Steve Jobs' 1974 memo to Atari to be auctioned

Handwritten note describing changes the game maker could make to arcade game expected to fetch $10,000 to $15,000.

A memo Steve Jobs wrote in 1974 while working for Atari. Sotheby's

Before he co-founded Apple, Steve Jobs worked briefly at Atari, helping the game maker improve design.

Sotheby's is auctioning a handwritten memo penned in 1974 by then-19-year-old Jobs that describes changes Atari could make to its World Cup Soccer arcade game to add fun and functionality.

The present report, written for his supervisor Stephen Bristow, was meant to improve the functionality and fun of World Cup, a coin arcade-game with four simple buttons and an evolution from Atari's Pong game. Job's report is stamped "All-One Farm Design," a name appropriated from the commune he frequented at the time, and the address of the Jobs family in Los Altos. At the bottom of the stamp is the Buddhist mantra, gate gate paragate parasangate bodhi svahdl.

Sotheby's estimates the memo will fetch $10,000 to $15,000.

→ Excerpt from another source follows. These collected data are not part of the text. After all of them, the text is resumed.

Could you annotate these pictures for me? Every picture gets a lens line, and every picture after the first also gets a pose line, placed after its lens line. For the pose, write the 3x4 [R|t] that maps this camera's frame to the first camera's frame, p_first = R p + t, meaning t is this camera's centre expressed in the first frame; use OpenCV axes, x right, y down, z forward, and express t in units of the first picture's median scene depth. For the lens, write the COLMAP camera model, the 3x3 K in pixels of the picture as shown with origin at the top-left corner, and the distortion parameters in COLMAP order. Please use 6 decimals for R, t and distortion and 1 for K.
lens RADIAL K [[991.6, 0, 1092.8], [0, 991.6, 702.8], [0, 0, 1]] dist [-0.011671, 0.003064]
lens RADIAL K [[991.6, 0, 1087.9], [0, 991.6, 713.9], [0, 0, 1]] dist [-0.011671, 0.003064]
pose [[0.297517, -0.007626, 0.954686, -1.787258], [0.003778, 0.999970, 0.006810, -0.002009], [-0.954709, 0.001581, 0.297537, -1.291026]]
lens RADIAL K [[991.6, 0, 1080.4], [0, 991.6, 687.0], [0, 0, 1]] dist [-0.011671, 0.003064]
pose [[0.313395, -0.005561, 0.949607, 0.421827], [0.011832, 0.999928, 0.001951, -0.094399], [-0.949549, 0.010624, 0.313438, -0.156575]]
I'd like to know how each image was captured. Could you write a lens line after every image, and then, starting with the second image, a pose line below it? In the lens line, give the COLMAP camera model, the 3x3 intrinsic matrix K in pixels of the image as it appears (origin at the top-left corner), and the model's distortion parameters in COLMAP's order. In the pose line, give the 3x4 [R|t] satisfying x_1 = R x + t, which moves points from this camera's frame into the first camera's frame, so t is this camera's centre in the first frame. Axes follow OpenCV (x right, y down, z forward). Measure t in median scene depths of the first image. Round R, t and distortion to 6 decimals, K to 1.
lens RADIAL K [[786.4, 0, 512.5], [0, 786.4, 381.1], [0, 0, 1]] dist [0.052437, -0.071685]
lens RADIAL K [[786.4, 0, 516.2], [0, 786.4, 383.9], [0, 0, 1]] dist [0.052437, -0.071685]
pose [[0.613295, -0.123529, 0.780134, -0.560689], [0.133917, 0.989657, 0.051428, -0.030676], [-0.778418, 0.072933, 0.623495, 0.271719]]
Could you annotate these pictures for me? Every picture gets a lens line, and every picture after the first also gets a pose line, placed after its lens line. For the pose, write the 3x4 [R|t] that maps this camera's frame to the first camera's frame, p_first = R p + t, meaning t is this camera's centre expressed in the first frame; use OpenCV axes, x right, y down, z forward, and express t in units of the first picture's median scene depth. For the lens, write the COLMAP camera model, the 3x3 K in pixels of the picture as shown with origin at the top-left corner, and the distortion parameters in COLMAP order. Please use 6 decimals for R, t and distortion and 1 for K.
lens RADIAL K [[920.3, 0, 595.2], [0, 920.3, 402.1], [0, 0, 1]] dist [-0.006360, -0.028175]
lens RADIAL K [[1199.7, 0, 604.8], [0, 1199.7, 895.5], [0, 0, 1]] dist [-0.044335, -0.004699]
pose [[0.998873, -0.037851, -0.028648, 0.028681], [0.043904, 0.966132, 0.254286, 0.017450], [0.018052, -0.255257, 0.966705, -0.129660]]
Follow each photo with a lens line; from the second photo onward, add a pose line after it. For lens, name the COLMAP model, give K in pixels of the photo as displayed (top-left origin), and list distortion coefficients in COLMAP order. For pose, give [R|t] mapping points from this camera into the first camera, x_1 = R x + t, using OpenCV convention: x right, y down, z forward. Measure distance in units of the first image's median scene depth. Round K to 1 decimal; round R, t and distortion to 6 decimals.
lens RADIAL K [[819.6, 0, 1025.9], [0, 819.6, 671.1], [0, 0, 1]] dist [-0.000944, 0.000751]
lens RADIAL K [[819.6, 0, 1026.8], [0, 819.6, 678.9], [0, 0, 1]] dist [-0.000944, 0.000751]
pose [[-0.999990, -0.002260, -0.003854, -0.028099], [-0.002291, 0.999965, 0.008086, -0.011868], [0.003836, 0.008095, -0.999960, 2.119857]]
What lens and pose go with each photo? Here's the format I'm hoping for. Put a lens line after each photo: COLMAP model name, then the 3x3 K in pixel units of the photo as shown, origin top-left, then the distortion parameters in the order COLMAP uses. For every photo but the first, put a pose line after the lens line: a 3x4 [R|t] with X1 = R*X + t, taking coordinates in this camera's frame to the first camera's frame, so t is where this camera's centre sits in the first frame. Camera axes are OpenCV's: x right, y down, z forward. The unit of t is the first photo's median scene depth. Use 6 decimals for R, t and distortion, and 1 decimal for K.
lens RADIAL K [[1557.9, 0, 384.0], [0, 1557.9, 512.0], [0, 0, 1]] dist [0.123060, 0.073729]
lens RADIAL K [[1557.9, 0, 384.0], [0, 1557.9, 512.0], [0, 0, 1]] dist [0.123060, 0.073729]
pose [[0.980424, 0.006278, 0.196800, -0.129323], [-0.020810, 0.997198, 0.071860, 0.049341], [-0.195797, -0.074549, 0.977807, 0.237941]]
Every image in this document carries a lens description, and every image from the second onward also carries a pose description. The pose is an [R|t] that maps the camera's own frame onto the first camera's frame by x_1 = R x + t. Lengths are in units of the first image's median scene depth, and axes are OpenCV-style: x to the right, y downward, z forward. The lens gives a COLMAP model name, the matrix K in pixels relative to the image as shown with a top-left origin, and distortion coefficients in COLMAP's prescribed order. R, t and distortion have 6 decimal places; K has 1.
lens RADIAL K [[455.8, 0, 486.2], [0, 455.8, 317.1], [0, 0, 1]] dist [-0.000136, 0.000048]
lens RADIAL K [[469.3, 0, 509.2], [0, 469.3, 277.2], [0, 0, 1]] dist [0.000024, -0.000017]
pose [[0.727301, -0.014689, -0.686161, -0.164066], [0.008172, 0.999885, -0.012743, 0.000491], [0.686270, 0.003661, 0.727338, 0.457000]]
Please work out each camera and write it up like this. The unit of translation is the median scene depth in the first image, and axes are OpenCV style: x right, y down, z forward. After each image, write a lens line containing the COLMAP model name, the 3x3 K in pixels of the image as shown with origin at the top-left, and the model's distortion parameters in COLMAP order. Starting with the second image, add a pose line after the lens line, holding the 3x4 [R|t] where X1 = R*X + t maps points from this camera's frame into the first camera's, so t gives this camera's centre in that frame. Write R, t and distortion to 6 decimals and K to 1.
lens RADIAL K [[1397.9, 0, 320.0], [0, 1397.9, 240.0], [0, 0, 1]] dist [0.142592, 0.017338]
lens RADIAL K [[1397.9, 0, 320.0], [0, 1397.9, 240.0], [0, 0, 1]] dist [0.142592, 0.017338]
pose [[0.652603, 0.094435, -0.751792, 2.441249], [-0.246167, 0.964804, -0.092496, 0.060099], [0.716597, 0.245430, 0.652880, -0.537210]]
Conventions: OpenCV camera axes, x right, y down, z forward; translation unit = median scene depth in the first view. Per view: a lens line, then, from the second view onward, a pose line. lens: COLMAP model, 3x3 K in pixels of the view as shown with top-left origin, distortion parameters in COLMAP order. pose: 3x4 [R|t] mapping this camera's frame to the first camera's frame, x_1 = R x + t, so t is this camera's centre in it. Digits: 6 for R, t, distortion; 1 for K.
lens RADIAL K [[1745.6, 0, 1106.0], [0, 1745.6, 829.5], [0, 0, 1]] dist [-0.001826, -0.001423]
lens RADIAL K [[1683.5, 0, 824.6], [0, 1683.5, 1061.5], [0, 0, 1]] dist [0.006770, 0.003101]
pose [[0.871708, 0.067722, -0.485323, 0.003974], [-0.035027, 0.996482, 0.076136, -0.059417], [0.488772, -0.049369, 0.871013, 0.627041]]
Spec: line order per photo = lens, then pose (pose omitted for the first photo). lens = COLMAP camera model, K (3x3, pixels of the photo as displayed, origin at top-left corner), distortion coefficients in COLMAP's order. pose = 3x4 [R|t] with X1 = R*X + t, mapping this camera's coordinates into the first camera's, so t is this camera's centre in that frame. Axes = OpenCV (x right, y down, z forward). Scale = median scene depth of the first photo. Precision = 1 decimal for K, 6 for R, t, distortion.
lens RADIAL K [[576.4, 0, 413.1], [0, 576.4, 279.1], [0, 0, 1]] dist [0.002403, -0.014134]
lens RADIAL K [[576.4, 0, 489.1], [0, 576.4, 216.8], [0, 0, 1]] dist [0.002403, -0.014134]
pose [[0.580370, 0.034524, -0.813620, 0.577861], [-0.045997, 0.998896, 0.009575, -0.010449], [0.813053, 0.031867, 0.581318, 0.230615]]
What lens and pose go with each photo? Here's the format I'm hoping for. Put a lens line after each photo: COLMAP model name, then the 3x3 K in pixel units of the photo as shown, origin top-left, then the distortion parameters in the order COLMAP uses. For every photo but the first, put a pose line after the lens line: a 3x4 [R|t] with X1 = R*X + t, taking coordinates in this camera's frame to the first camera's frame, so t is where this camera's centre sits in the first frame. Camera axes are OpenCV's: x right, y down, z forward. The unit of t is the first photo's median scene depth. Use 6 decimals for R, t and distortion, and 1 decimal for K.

Jobs worked nights at Atari for a brief time in 1974, employing Apple co-founder Steve Wozniak to help whittle down the hardware required for a prototype of a single-player version of Pong, the game that would go on to become Breakout. Jobs would leave Atari that summer to travel through India, only to return to California to live in a commune.

Sotheby's is also auctioning a working Apple I motherboard, complete with cassette interface, operating manuals, and a BASIC Users Manual. Fewer than 50 Apple I computers are thought to have survived, with only six known to be in working condition, Sotheby's said. The lot is expected to fetch $120,000 to $150,000. The auction is scheduled for June 15.